信仰の拠り所は聖書のみにある、と宣言して、ルターは1517年10月31日『95か条の論題』をもって教会改革を断行しました。ただ只管に聖書のみことばに聴き従うことから信仰は与えられ、それによって、はじめて真の教会は立てられる、ということを明らかにしました。先ほど、ユダヤ人たちが「聖書」を持っていたのに「神」に躓いていた、というお話しましたが、注意したいのは、ユダヤ人だけではなく、私たちキリスト者もまた「聖書」も「教会」も与えられていたのです。それなのに、残虐な宗教戦争に至るまで「神」に躓いたのです。
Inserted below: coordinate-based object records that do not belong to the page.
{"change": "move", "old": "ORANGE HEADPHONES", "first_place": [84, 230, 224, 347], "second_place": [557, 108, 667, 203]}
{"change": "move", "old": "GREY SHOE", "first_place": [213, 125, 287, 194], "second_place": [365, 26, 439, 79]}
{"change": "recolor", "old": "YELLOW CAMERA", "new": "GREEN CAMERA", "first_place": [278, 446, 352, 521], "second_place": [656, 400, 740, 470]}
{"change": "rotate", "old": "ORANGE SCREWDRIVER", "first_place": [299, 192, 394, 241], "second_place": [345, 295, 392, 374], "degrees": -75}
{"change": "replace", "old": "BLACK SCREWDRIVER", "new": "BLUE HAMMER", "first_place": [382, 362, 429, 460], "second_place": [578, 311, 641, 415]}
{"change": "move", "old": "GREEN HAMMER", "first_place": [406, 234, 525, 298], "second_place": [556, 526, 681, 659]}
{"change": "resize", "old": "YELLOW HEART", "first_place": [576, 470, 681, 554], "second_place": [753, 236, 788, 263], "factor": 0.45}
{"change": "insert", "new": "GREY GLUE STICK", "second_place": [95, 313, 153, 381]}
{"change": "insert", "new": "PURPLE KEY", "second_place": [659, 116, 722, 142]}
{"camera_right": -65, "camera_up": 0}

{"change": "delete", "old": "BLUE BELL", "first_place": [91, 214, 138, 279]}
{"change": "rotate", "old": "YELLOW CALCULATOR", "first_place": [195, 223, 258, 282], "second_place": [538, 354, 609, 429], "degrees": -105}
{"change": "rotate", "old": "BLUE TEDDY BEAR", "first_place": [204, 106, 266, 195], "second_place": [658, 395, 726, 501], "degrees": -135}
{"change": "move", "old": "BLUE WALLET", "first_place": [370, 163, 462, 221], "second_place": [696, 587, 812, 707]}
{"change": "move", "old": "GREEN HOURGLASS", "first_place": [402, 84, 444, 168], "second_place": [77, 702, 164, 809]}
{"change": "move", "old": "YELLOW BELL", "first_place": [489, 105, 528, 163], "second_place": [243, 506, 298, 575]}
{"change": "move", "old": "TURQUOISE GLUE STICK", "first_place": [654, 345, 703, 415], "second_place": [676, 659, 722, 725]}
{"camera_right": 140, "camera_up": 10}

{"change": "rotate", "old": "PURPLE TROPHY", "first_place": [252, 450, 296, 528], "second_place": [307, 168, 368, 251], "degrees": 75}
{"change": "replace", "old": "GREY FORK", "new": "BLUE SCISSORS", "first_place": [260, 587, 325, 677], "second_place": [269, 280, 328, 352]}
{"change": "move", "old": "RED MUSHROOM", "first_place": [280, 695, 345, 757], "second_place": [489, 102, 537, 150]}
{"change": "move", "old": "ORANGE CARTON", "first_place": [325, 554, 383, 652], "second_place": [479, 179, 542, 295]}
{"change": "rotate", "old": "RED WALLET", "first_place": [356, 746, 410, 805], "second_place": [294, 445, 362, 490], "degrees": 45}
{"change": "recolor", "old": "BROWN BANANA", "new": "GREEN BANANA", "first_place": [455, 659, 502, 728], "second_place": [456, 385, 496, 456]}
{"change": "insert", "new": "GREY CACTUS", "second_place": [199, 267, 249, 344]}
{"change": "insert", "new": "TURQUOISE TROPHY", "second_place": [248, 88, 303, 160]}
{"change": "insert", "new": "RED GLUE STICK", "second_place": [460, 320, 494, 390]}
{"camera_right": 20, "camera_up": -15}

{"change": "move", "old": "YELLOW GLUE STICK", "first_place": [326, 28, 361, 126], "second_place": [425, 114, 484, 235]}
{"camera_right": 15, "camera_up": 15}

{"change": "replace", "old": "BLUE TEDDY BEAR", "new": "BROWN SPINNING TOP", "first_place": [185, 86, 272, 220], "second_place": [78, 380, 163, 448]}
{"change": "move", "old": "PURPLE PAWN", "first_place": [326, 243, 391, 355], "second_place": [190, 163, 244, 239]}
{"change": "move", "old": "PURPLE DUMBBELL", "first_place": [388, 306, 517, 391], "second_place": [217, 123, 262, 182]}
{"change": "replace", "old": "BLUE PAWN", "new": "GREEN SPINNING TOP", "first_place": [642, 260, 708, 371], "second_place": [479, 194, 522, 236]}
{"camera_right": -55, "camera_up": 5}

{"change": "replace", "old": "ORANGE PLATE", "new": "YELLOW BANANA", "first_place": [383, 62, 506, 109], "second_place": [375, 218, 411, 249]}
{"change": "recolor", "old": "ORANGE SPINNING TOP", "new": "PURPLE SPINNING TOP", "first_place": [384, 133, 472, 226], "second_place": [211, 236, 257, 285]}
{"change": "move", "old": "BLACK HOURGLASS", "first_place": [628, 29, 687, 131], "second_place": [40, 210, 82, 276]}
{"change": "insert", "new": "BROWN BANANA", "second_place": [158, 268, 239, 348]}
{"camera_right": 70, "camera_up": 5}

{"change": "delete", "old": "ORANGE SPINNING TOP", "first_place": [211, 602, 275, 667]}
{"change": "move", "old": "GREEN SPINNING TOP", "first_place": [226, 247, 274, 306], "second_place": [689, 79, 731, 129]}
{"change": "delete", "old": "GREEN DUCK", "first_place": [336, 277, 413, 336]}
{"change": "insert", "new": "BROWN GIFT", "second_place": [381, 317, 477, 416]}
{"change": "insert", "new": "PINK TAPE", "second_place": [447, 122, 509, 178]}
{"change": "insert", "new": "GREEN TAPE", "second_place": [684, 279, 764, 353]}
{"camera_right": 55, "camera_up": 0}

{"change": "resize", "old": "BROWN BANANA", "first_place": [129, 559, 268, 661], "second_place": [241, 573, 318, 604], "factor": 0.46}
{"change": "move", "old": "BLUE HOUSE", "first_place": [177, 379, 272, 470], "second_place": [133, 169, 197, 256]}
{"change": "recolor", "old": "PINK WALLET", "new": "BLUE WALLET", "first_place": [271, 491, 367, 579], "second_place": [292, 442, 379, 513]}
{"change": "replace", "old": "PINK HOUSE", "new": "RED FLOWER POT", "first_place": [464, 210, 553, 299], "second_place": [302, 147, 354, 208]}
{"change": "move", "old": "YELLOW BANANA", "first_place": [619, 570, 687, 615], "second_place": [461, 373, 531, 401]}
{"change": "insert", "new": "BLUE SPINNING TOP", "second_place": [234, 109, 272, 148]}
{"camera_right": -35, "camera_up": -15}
主イエスは、毎日のように神殿に通い、神殿に集うユダヤ人たちのために、聖書の解き明かしをして説教しておられました。それを、おそらくヨハネは晩年になり、福音書を記すにあたり、若き日に体験した主イエスのみことばを振り返っていたのではないでしょうか。「『7:38 わたしを信じる者は、聖書に書いてあるとおりその人の内から生きた水が川となって流れ出るようになる。』」と仰せになられた主のみことばを想い起し、さらにこう振り返って述べています。「7:39 イエスは、御自分を信じる人々が受けようとしている”霊”について言われたのである。イエスはまだ栄光を受けておられなかったので、“霊”がまだ降っていなかったからである。」。ヨハネは、主イエスの十字架と復活の栄光も、聖霊降臨によるみことばの照明も、まだ経験しておらず、神のご計画の意味を全く理解できなかったこと、その無理解を深く反省するかのように振り返っているように見えます。しかし死を目前にしてこの福音書を書き始めた今は、その意味とその力ある恵みが身に染みてよく分かったはずです。今は聖霊ご自身が、主イエスに代わってみことばにおいて語り、主の啓示の意味を一層鮮やかに示しているからです。あの時、神殿でキリストがお語りくださったみことばが、今は明らかに分かるのです。なぜなら、今は別の助け主である聖霊なる神が自分のうちに降り、力強く宿り、主のみことばを解き明かしてくださり、神の永遠の真理を照らし出してくださるからであります。聖霊の力ある恵みのもとに、イエスご自身も今ここに現臨して、みことばを語り、今まさにここで私たちの前で生き生きと働き一度限りの永遠の現在として、十字架の栄光を現在化し、その十字架と復活の栄光にお招きくださり与らせてくださるのです。こうして主イエスは、今は聖霊の恵みのもとに、主のみことばにおいて、ご自身の十字架における贖罪と永遠の命に漲り溢れる復活のお身体を「さあ、取って食べなさい」と差し出し命の食卓にお招きくださり、復活という永遠の栄光の命に与らせてくださるのです。パウロの証言する「主の死を告げ知らせる」とはそういう聖霊の恵みのもとに実現するキリストの共同の出来事であり、一つの命の身体とされる共同の体験でなかったのか、思う次第です。ルターの宗教改革の神学の中核は、神のことばの神学にある、とよく言われます。そしてその神のことばの神学とは、みことばにおいて、主イエスは現臨し生きて働いておられる、という「みことば」の力あるみわざにあります。ニコデモは、そうした所までには至らなかったにしても、分からないながらも、主イエスが語るみことばに「権威」を認め、そのみことばが語りまた啓示する「生きて働く神」と「照らし出される真理」に対して、誠実にそして謙遜に「待つ」ことが出来ました。みことばが真実を語り出すまでは、自分の判断を下そうとはしませんでした。私たち人間は、何もかも分かったうえで、ということはあり得ないことです。みことばにおいて聖霊がみことばの真理を照らし出し、真実に語り出すまで、私たちは常に待たなければなりません。ルターの宗教改革の本質も、何かが分かったからそれが絶対だから改革できるのだ、ということではなかったように思われます。むしろ不確かなことの方が多かったのではないでしょうか。ルターの宗教改革の本質は、自分たち人間の考えを拠り所にすることをきっぱり捨てて、ただ只管にみことばに聴き直すところから、或いはみことばが真理を語り出すまでは只管に謙遜かつ誠実に待ち望むことにあったのではないかと思います。